Тот, кто начинает с более высокой ступени, ведет себя иначе; сначала делает карьеру и достигает прочного положения. Только когда он прочно сидит в седле, в середине жизни, в нем зарождаются другие желания. Теперь Афродита требует от него запоздалой жертвы. И порой случаются промахи. Один высокопоставленный генерал недавно попал в ловушку известной городской потаскушки. В касбе такие вещи воспринимают с юмором. Я как раз прислуживал в парвуло, когда Домо рассказывал об этом Кондору. Тот рассмеялся: «Теперь у него нет недостатка в шурьях». У самого Домо, как говорили в старину, тоже есть «пятна на жилете», но в случае чего он становится весьма высоконравственным.
Профессора охотно женятся на студентках – из тех, что сидят на лекциях в первом ряду, околдованные интеллектуальными чарами. Иногда все кончается хорошо. Мой родитель закрутил с секретаршей и ради нее развелся; первая его жена до сих пор живет в городе. Она родила отцу Кадмо; расстались они мирно – время от времени старик навещает ее, чтобы освежить воспоминания.
Моя мать умерла рано, я учился в младших классах. Ее смерть я воспринял как второе рождение. Меня, теперь я понимаю, просто вышвырнуло в яркий, холодный и чуждый мир.
С ее смертью мир изменился. Дом стал неуютным, сад – голым. Цветы утратили краски и аромат. Они лишились ее материнской заботы, и обнаружилось это не постепенно, а сразу же. Пчелы над ними больше не летали, бабочки не порхали. Цветы чувствуют не меньше, чем животные, но тоньше, и на ласку человека отвечают симпатией.
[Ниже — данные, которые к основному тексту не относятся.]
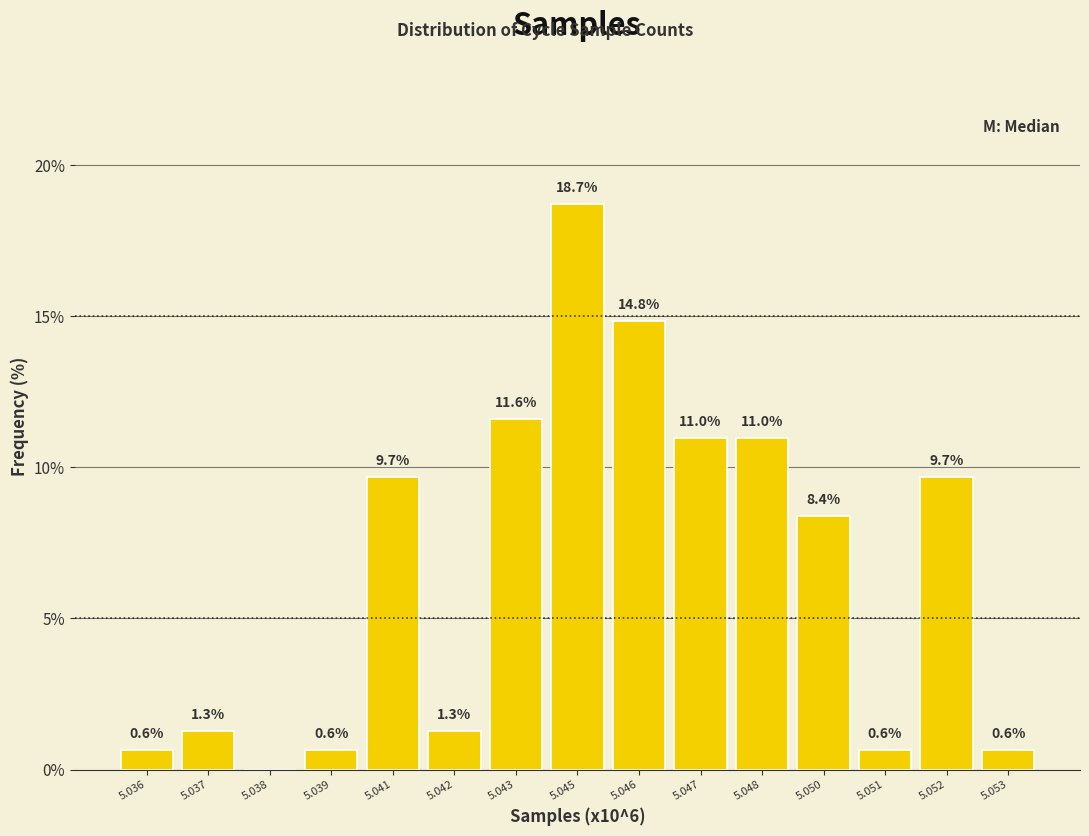

Reading left to right, what are all the values shown in this chart?

5.036=0.6	5.037=1.3	5.038=0.0	5.039=0.6	5.041=9.7	5.042=1.3	5.043=11.6	5.045=18.7	5.046=14.8	5.047=11.0	5.048=11.0	5.050=8.4	5.051=0.6	5.052=9.7	5.053=0.6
Я искал укромные уголки в доме, в саду. Часто подолгу сидел на лестнице, ведущей на темный чердак. Плакать не мог, невидимая петля туго сдавливала мне горло.
* * *
Боль потери сравнима с тяжелой болезнью; если мы одолеваем болезнь, она более нас не тревожит. Мы получаем прививку от укуса этой змеи. Рубцы не чувствуют ее жало. Остается бесчувственность. Одновременно уходит и страх. Я стал настолько же острее воспринимать окружающий мир, насколько уменьшилось мое в нем участие. Мог оценить его опасности и преимущества. Позднее это пошло на пользу историку. Тогда, в детстве, когда я сидел впотьмах, не видя выхода, в душе моей сформировалось убеждение в несовершенстве и суетности мира, и с тех пор оно не покидает меня. Я остался чужаком в отчем доме.
Боль не отпускала меня целый год, а может, и дольше. Потом она начала остывать, как остывает вулканическая лава, образуя прочную корку, по которой можно ходить без опаски. Так происходило рубцевание, я понял правила игры общества, окружавшего меня. Стал лучше учиться, учителя обратили на меня внимание. Потом были уроки фортепьяно.
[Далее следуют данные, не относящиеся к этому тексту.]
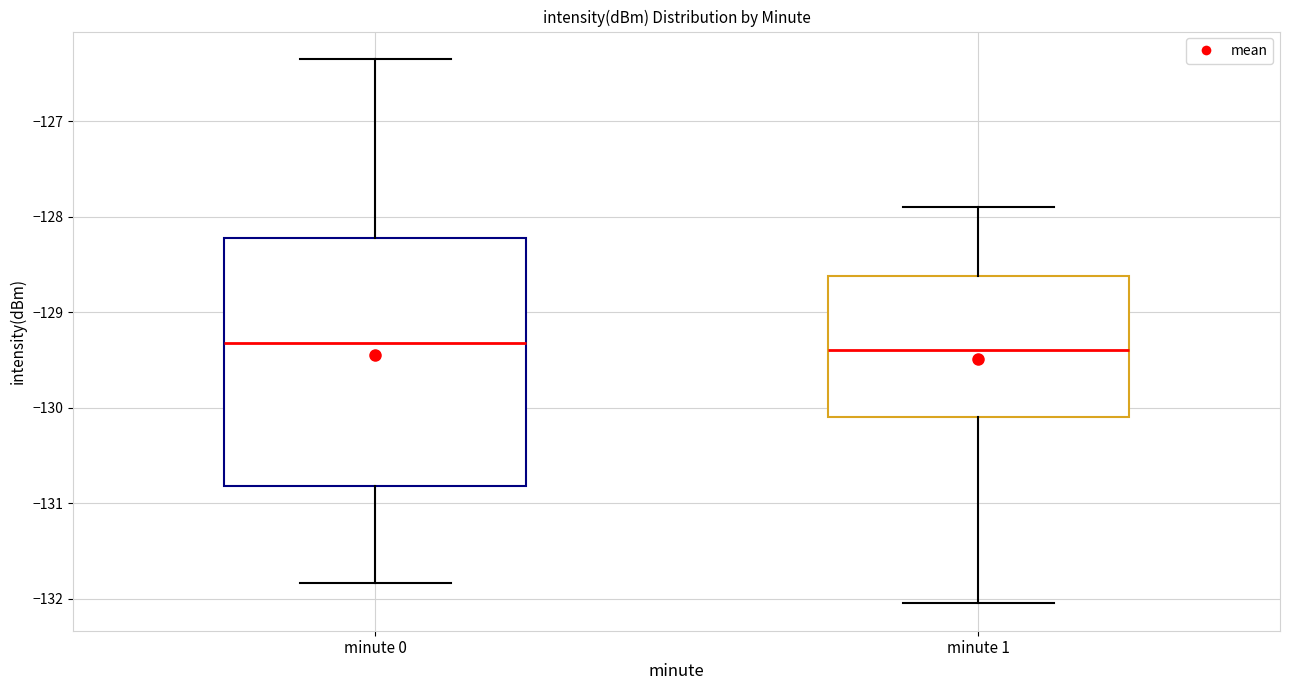

Reading left to right, read every box against the y-axis: the position of its median line, the range the box covers, and the ends of its whiskers. The values are not printed on the chart, so give them approximately, as read against the axis.

minute 0: median -129.3, box -130.8 to -128.2, whiskers -131.8 to -126.3
minute 1: median -129.4, box -130.1 to -128.6, whiskers -132.0 to -127.9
Родитель смотрел на меня с растущей благосклонностью. Я мог бы вступить с ним в более доверительные отношения, но мне было неприятно, когда он клал руку мне на плечо или в своей фамильярности переступал границы необходимого.
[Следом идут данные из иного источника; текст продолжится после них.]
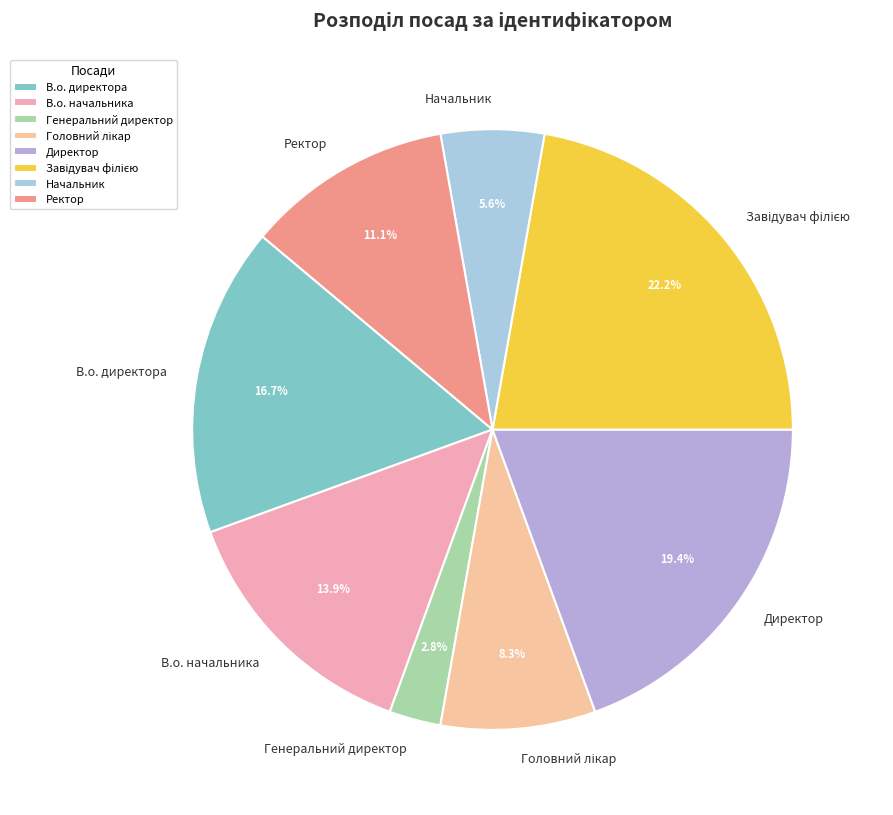

Which slice is the smallest?

Генеральний директор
Что ни говори, я был плодом любви, в отличие от брата, духовно более близкого отцу и считавшего себя законным сыном, а меня вроде как бастардом. Я признаю`, что его суждение покоилось не только на ревности, но родители так ускорили развод, что я родился законным сыном. К тому же в Эвмесвиле не принято тщательно подсчитывать сроки.
* * *
[1] Шембартлауф – карнавальное шествие в Южной Германии.